What’s in my water?
I come over with a shovel and dig a hole in your yard until I hit the water. I put a screen on the end to keep the big chunks of dirt out (most people don’t like to chew their water), then I put a lid on it with a small hole in the middle and hand you a long straw. Take a sip? I doubt it.
Now, I have some guys with a big drill on a truck dig a really deep hole, put a lining in the whole (the straw) with a screen on it (again, at least to keep the big chunks out), put a lid on it and run a hose to your house. Take a sip? Sure! That’s your well water now.
You have municipal water. I drop a strand of spaghetti in the water at the treatment plant. You turn on your tap. The spaghetti winds its way through pipes big and small, old and new, past tree roots, leaks, and bio-film (really interesting stuff that builds up in water lines), then out it drips from your tap right into your hand. Go ahead, pop it in your mouth! No? Why not? You don’t hesitate to drink the water it was in!
We are very cavalier about our water quality. We just assume (hope really) that something as basic as our water — vital and necessary — will actually be healthy.
Unless we are buying a new home almost none of us ever has our well tested (frequently required by lenders to protect their investment — not you). If no lender is involved there may be no testing. The EPA recommends annual well testing (pediatric groups recommend twice-annual well water tests in homes with small children).
Similarly, there are contaminants in municipal water supplies that you may be sensitive to and may not want to drink. Yet, annual water quality reports, which the US EPA requires water utilities to issue, frequently line the insides of trash cans and recycling bins without ever having been read.

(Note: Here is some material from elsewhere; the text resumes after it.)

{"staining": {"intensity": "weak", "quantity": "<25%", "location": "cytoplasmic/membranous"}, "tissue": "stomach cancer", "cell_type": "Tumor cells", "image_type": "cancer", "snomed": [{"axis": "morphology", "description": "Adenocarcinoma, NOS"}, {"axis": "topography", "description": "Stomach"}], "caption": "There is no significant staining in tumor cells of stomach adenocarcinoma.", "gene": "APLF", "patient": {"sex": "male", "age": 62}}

But there are things like lead, chromium-6, radium, Per- and polyfluoroalkyl substances (PFAS), chlorine, chloramines, and fluoride, to name a few, that can produce adverse health effects under certain circumstances. There are things that are not even tested for, such as pharmaceuticals and pesticides, and other contaminants that could adversely affect your health, that are simply too expensive to test for or remove.

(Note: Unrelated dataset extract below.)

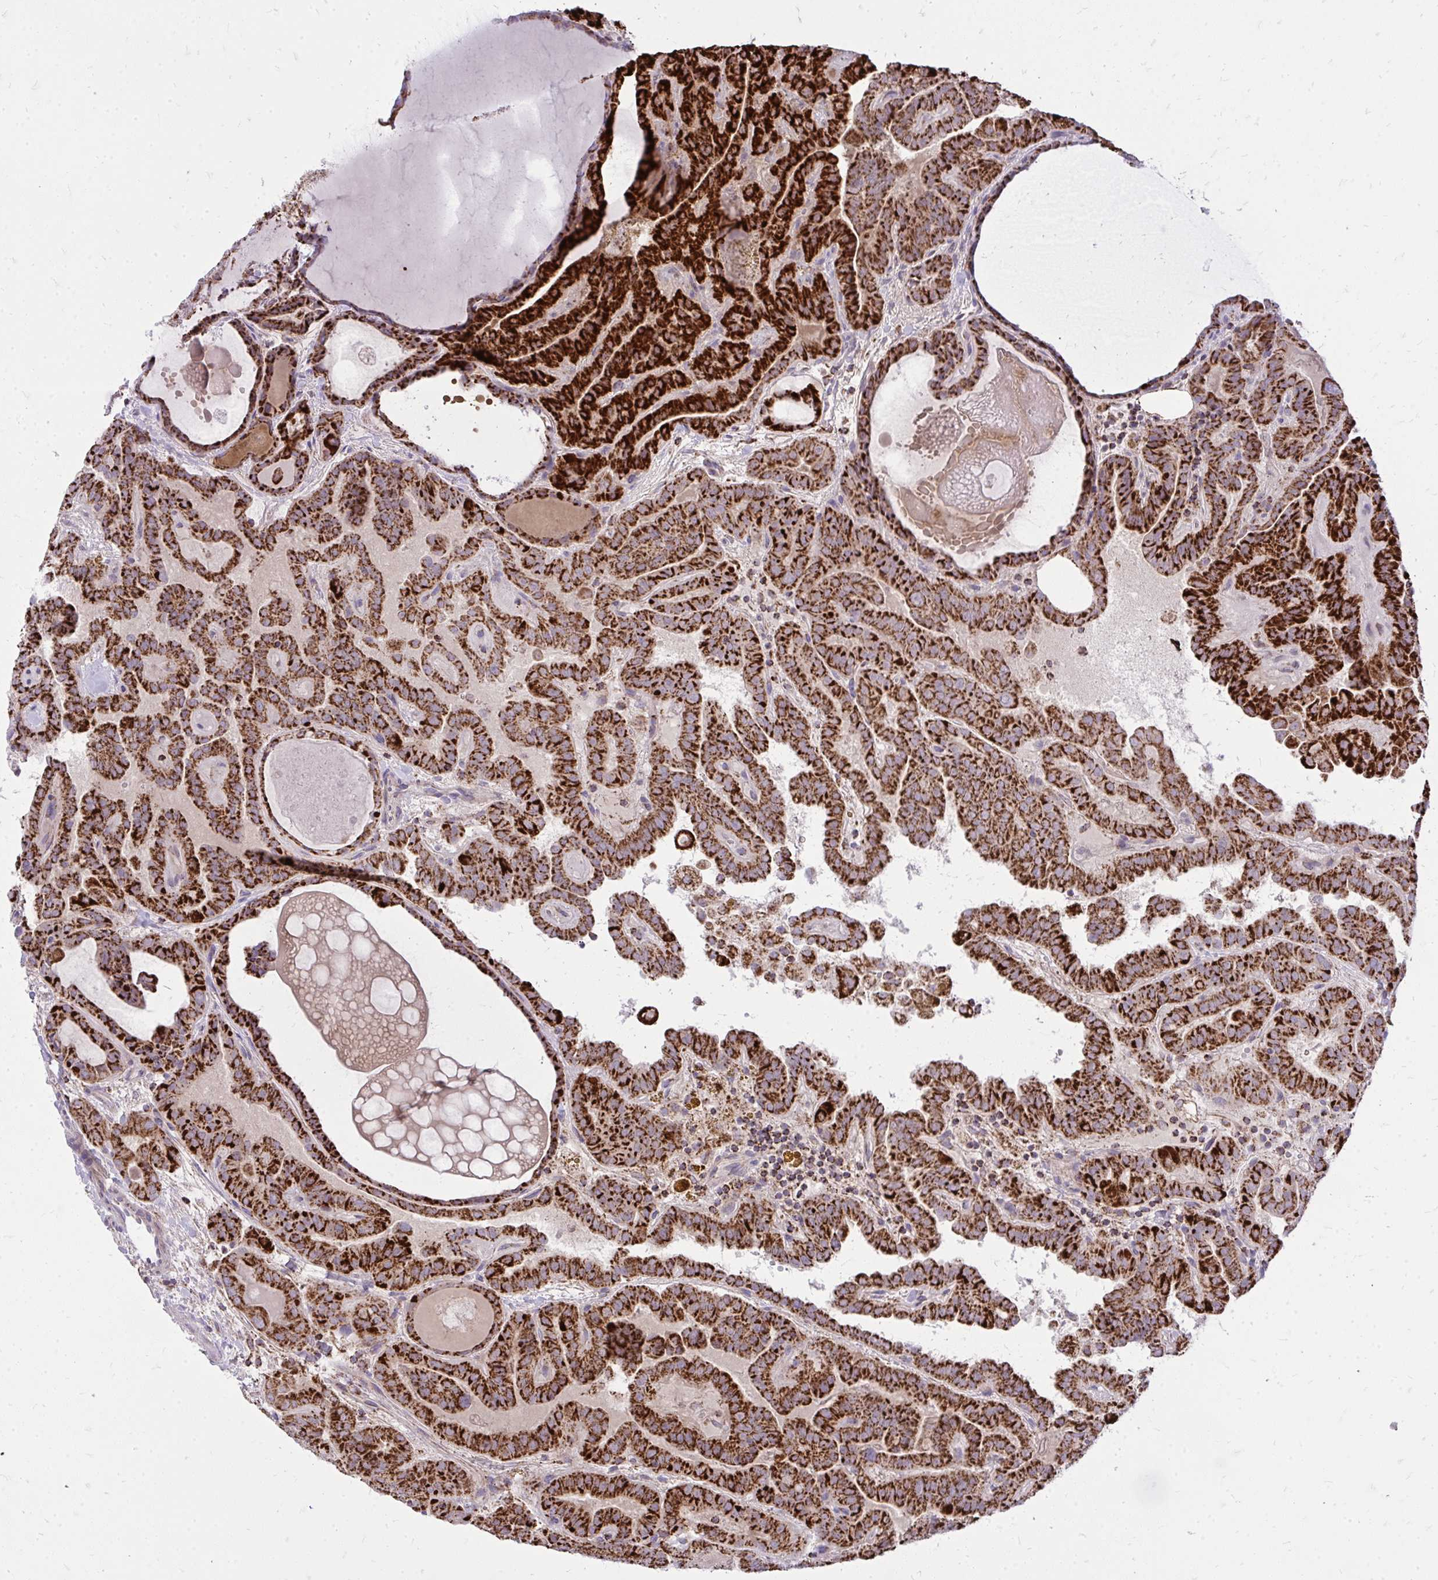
{"staining": {"intensity": "strong", "quantity": ">75%", "location": "cytoplasmic/membranous"}, "tissue": "thyroid cancer", "cell_type": "Tumor cells", "image_type": "cancer", "snomed": [{"axis": "morphology", "description": "Papillary adenocarcinoma, NOS"}, {"axis": "topography", "description": "Thyroid gland"}], "caption": "Immunohistochemistry of human thyroid cancer (papillary adenocarcinoma) exhibits high levels of strong cytoplasmic/membranous expression in approximately >75% of tumor cells.", "gene": "SPTBN2", "patient": {"sex": "female", "age": 46}}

More often than not, if the water is cold, doesn’t smell, or has junk floating in it, we gulp it down in blissful ignorance.
The Water Quality Association (WQA) recommends implementing “Final Barrier Technology” to protect yourself and your family (for more information www.wqa.org or call us at 888-741-1711 or 303-728-4899).
WQA defines Final Barrier Technology as devices and systems installed at the point of water use — your drinking water. Typically, it’s the least expensive part of any water treatment system. On municipal water, a point-of-use Final Barrier system can often be used alone, without other treatment if you desire.